フェミニズムの女性たちが、女性解放・人権運動をBaseとして、DV撲滅運動は展開されてきている。
アメリカのシェルターをはじめ、被害者支援は、日本のものとは比べものにならない程、充実している。
そして、加害者への法令化・法的規制による脱暴力プログラムへの参加は、非暴力で対等な人間関係をめざし、安心で安全な夫婦・恋人関係を目指す。日本の10年先を行っているとも言われている。
著者は、DVという名称が日本でほとんど知られていない時期から、アメリカにわたり,加害者プログラムの方法論を学ぶ。その経験やDVに関係する様々な取り組みから独自の加害者プログラムを作成し、本書にまとめている。
DV加害者プログラムを大きく2点で捉えている。
- ジェンダー意識の変革、そして、対等性の問題。
妻(女性)が“夫から殴られた”と回りの人たちに話すと返ってくる答えの多くは、“夫(相手の男性)がそれほど怒っていることは、あなたが何かしたんじゃない?”という答えである。 - 嗜癖行動としてのDV。トラウマetc.を含む治療モデルの必要性。従来虐待etc.を含むトラウマを過去に経験している人は、加害者になりやすいといわれている(一番端的な例がナチスのヒットラーである)。加害者全体の2分の1以下3分の1以上がこれに相当するという。
それと、DVは、嗜癖(アディクション)でもあるという。実際に、暴力克服のプログラムを受けても、DVのサイクルから抜け出すのは難しい。
その理由に、男性の暴力を受け入れる社会や、本人のモチベーション(動機)の低さ、心理療法やプログラムに関わる人たちの認識の低さが挙げられている。では、どのようにして加害男性の暴力克服を支えるか。
筆者は、三種類の暴力克服プログラムを提示している。
- 加害男性専門相談・・・個人心理療法。ジェンダーに基づく嗜癖の根底にある無価値感、無力感の解消。
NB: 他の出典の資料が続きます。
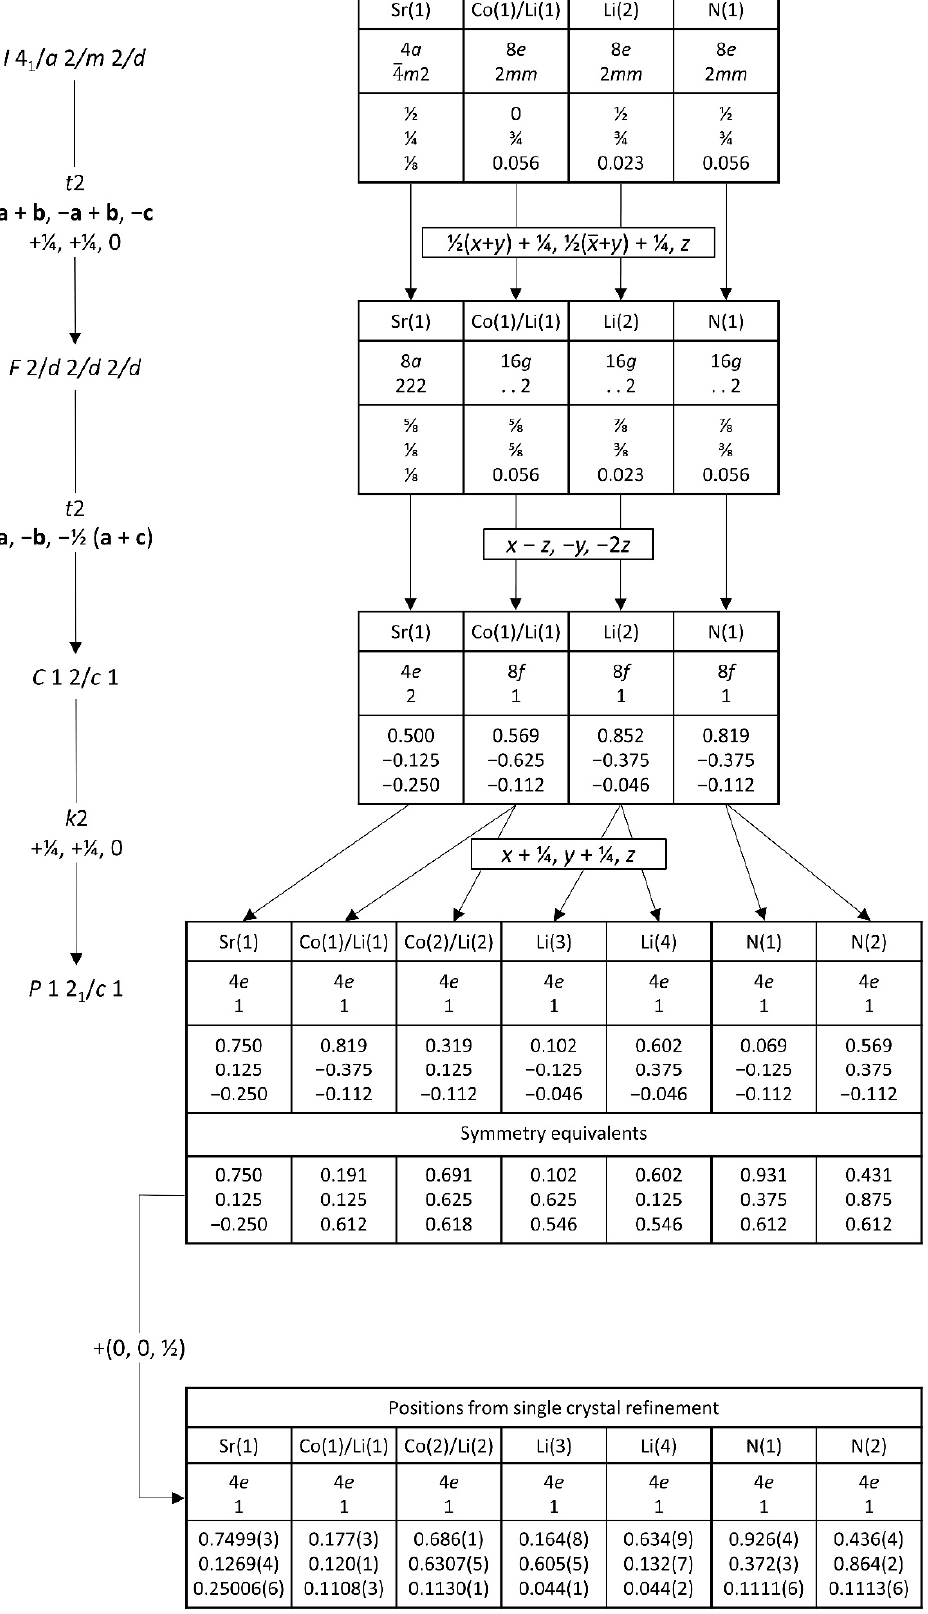
Figure 2. Bärnighausen symmetry tree diagram [16] describing the relation from I 4 1 / amd to P 2 1 / c for SrLi 2 {Li 0.65 Co 0.35 [Co 0.65 Li 0.35 N 2 ]}.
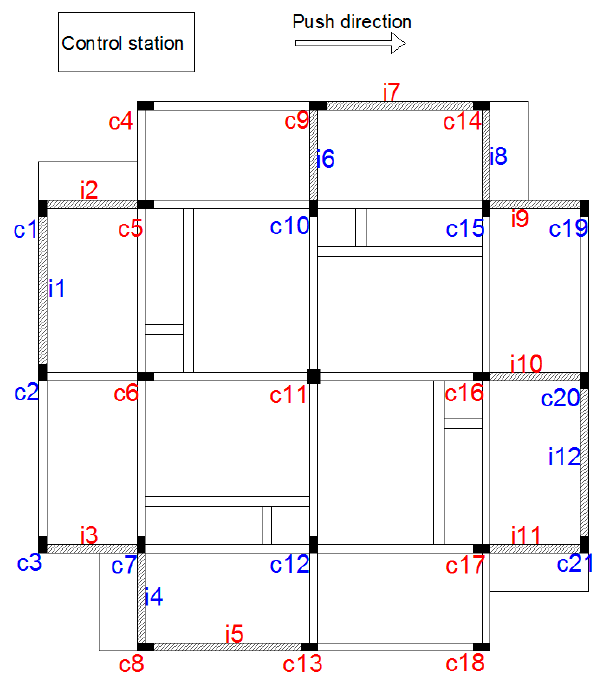
Figure 11. Column (“c”) and infill (“i”) labels.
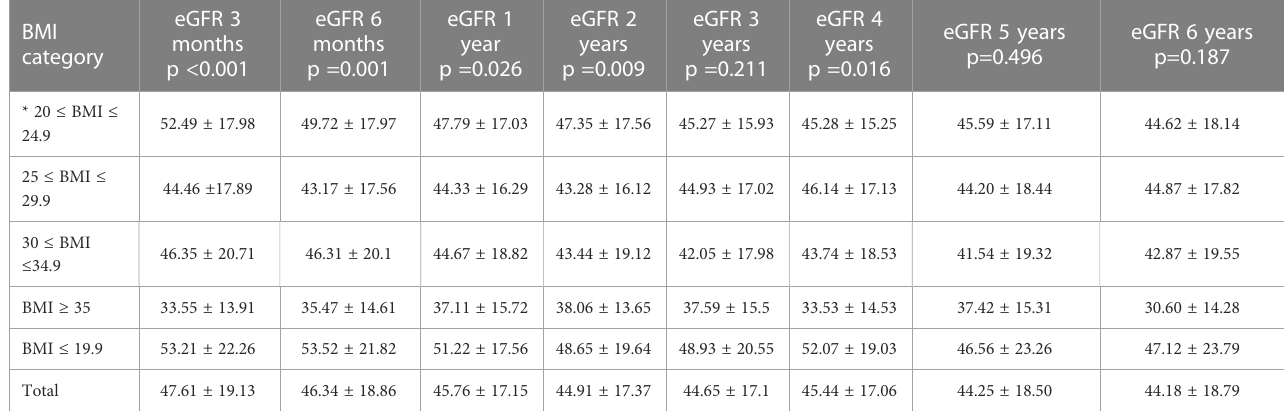
TABLE 2 Mean and standard deviation for kidney function during follow up per BMI category.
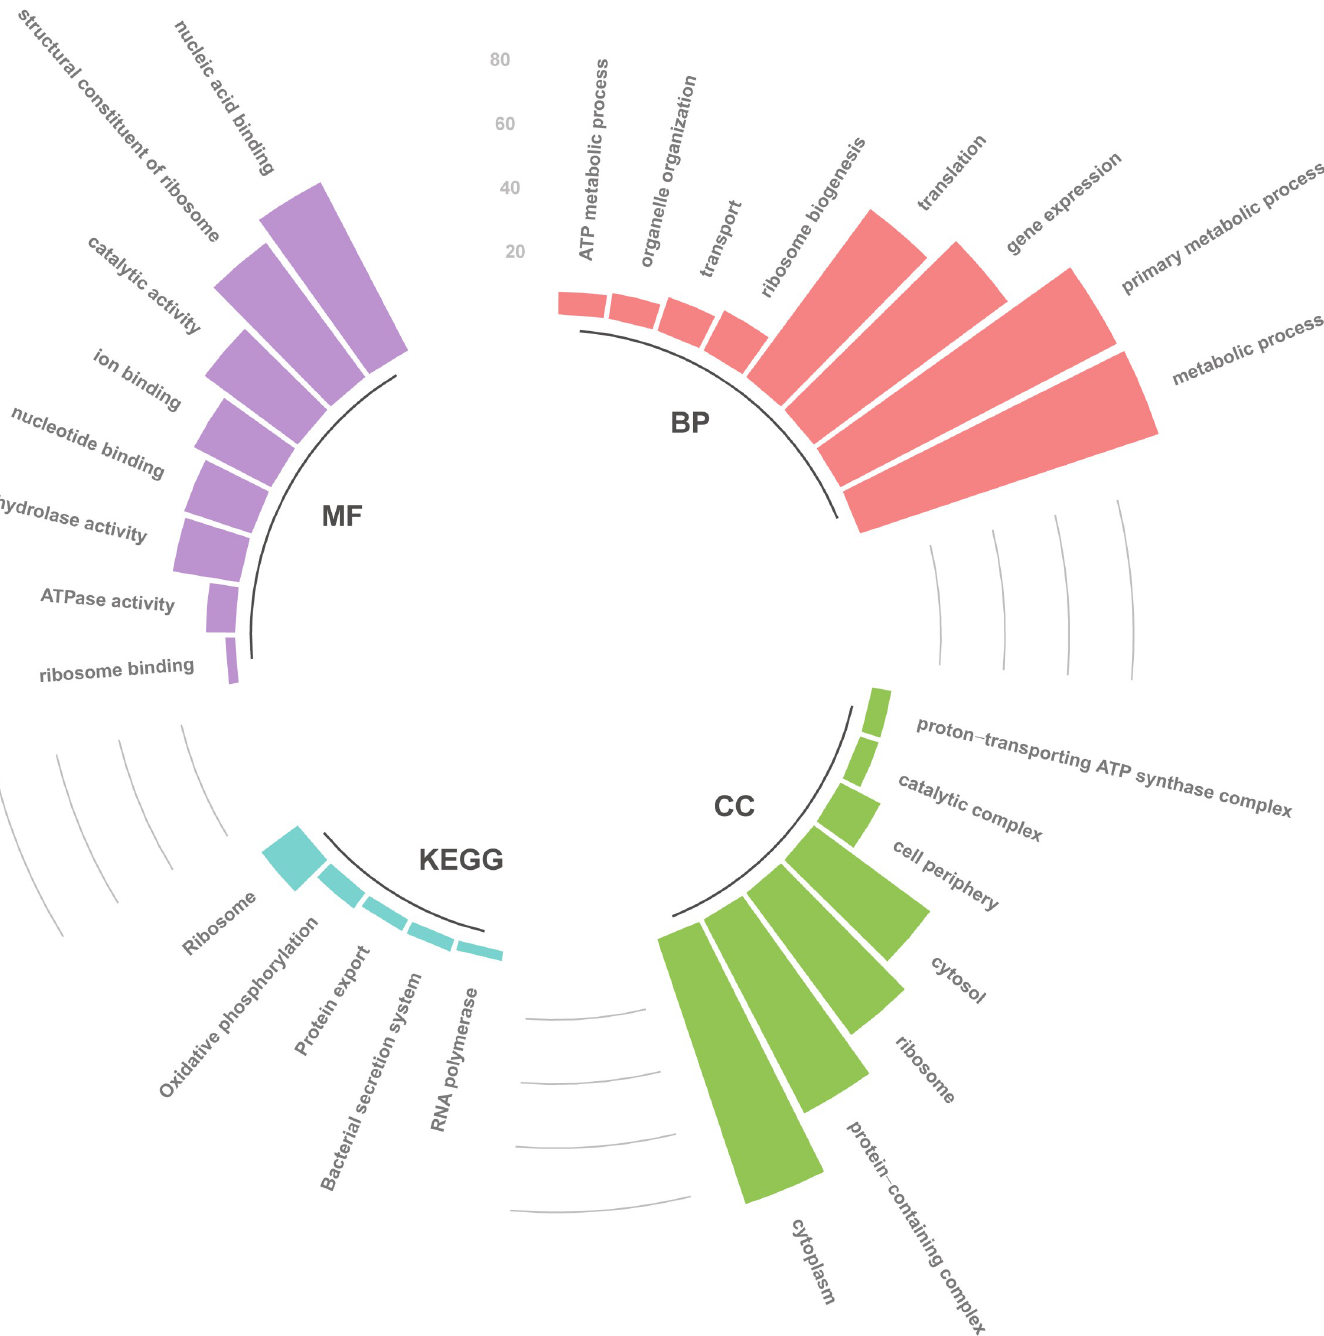
Fig 7. Functional enrichment analysis of the benzylpenicillin network in Staphylococcus aureus based on Gene Ontology (GO) and Kyoto Encyclopedia of Genes and Genomes (KEGG) pathways. The network contains the 4 discriminant proteins, that were found to be discriminant between benzylpenicillin resistant and susceptible isolates, and their 149 first neighbours. GO consists of cellular component (CC), molecular function (MF) and biological process (BP). In each ontology, the enriched categories and the number of genes populating them are shown. Likewise, the enriched KEGG pathways and the number of genes populating each pathway are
- 自助グループ・・・自助グループは共通な問題障害を持った当事者が集い、お互いに支えあい、各々のメンバー自身の力で新たな生き方を活性化しようとするグループで、「言いっ放し」「聴きっぱはし」を要とする。
- 暴力克服ワークショップ・・・暴力を生み出す様々な要素を理解し、それを介助するための集中的なグループワーク、集団心理療法を実施する。
それ以外に、トラウマに対応するインナーチャイルドワーク、関係変化を促すコミュニケーションスキルetc.様々な角度からの心理アプローチを持つ。日本で、加害者プログラムに取り組んでいる人は、ほんの少数である。
しかも、被害者支援の人たちからでさえ、反対の声が上っている。その理由は、暴力から立ち直ることは、不可能に近いということ。
加害者自身の心の奥底にひそむ自分への自信の無さや無力感・依存性に目を向けることの難しさが在る。
それと、加害者男性を受け入れる社会システムの存在。また、DVを個人的な心理療法の対象とする考え方は、社会・ジェンダー意識が背景にあるDVの問題意識を薄めてしまい、
結果的に社会から暴力を追放できなくしてしまう危険性があるという。
怒りの受容⇒感情の取り扱い⇒コミュニケーション・スキルのアップ⇒適切な言葉の表現(アサーティブな表現を身につける)⇒怒りの変化・適切な感情への変化⇒恐怖の受容⇒自己認識⇒被虐待体験(トラウマ)ケアのプロセスを経て、加害者として十全に生きるため、誠実さ・素直さ・非対等性・自己責任・誇りを身につける。
本来の謝罪とは、過ちを犯した側が楽になりためにあるのではなく、苦痛を受けた側が少なくとも納得できる方向に進むためにある点を確認しなければならない。